The equation 5x - 11 = 6x - x - 11 has infinite solutions.
True
False
Oh, the equation definitely has infinite solutions. In fact, it's like a never-ending buffet of solutions! It's like trying to count all the hairs on a clown wig - you could keep going and going, but you'll never be finished! So go ahead and indulge in the infinite satisfying solutions of this equation!
To determine if the equation 5x - 11 = 6x - x - 11 has infinite solutions, we need to solve it and see if any values for x make the equation true.

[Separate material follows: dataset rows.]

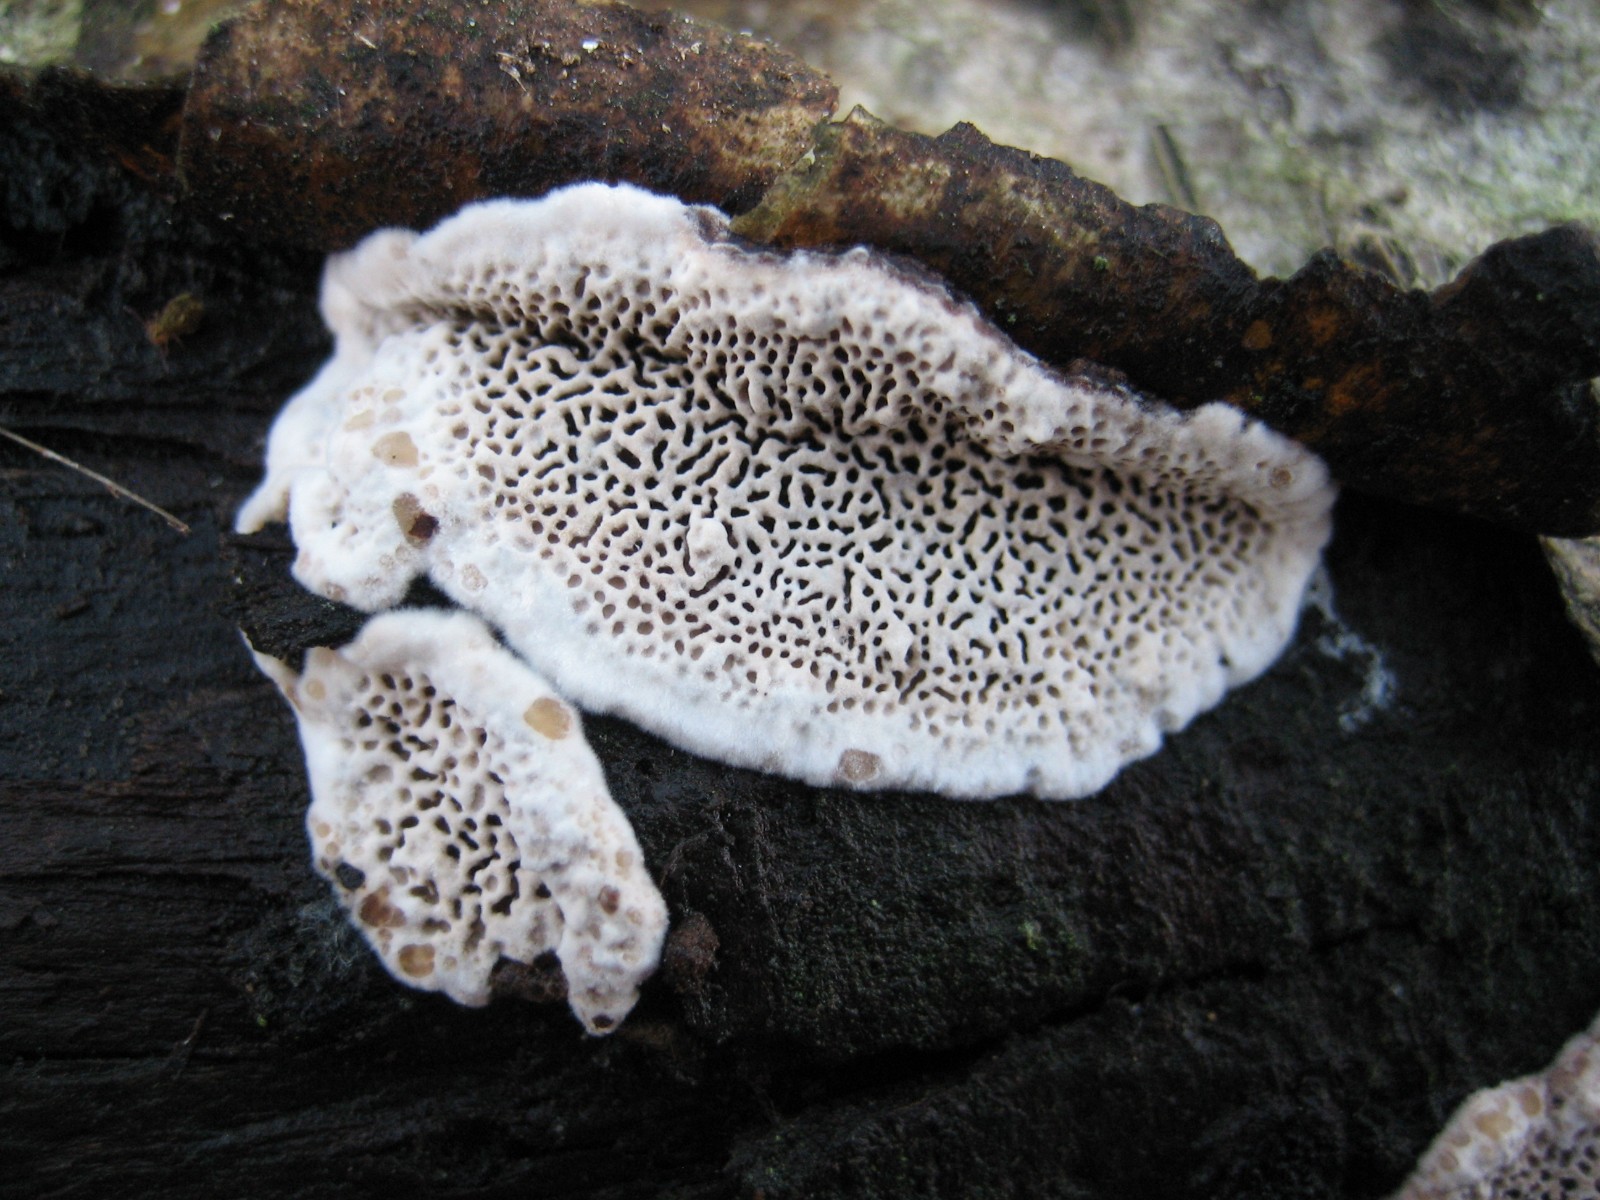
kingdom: Fungi
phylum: Basidiomycota
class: Agaricomycetes
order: Polyporales
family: Polyporaceae
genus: Podofomes
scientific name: Podofomes mollis
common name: blød begporesvamp
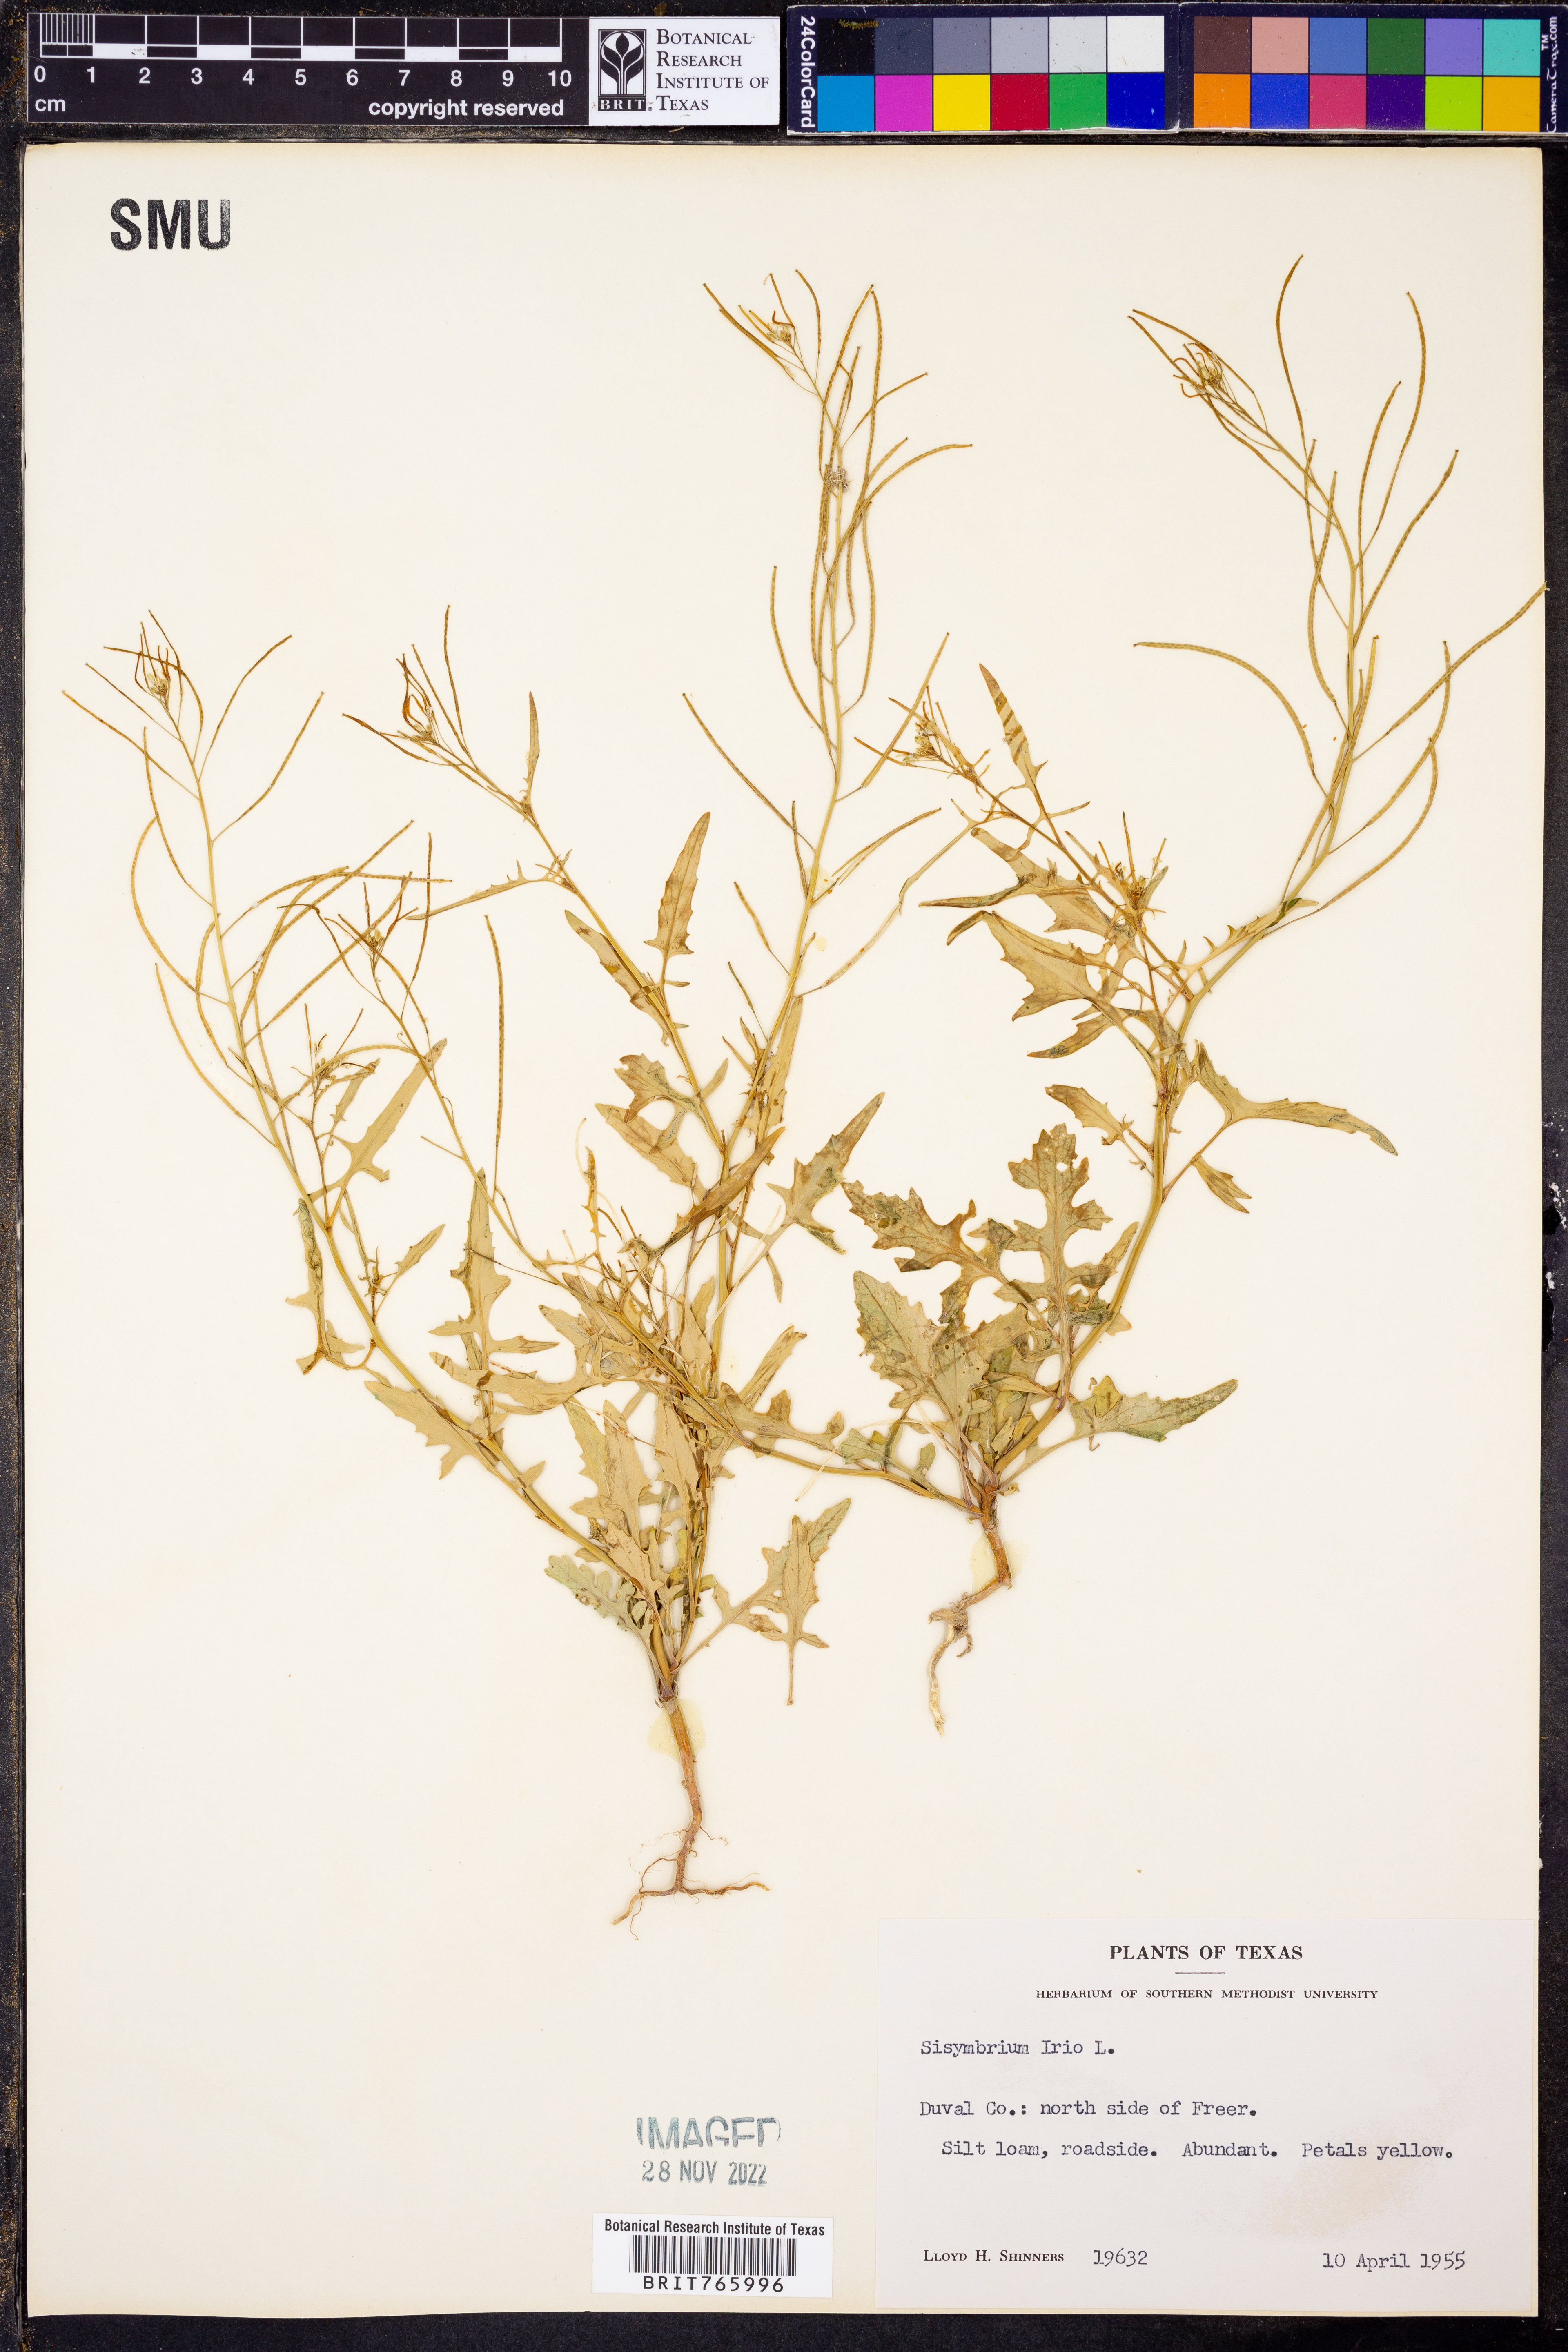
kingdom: Plantae
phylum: Tracheophyta
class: Magnoliopsida
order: Brassicales
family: Brassicaceae
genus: Sisymbrium
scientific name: Sisymbrium irio
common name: London rocket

Let's simplify the equation first:
5x - 11 = 6x - x - 11
Combine like terms on both sides of the equation:
5x - 11 = 5x - 11
Now, we can see that the equation simplifies to 5x - 11 = 5x - 11, which means that both sides of the equation are equal.
Since the equation is true for all values of x, it has infinite solutions.
Therefore, the statement "The equation 5x - 11 = 6x - x - 11 has infinite solutions" is true.
To determine if the equation 5x - 11 = 6x - x - 11 has infinite solutions, we need to simplify the equation and compare the coefficients of x.
First, let's combine like terms on both sides of the equation:
5x - 11 = 6x - x - 11
5x - 11 = 5x - 11
Now, let's rearrange the equation and isolate x on one side:
5x - 5x = -11 + 11
0 = 0
As we can see, both sides of the equation are equal to 0. This means that no matter what value we choose for x, the equation will always be true. Therefore, the equation 5x - 11 = 6x - x - 11 does indeed have infinite solutions.
Hence, the statement "The equation 5x - 11 = 6x - x - 11 has infinite solutions" is true.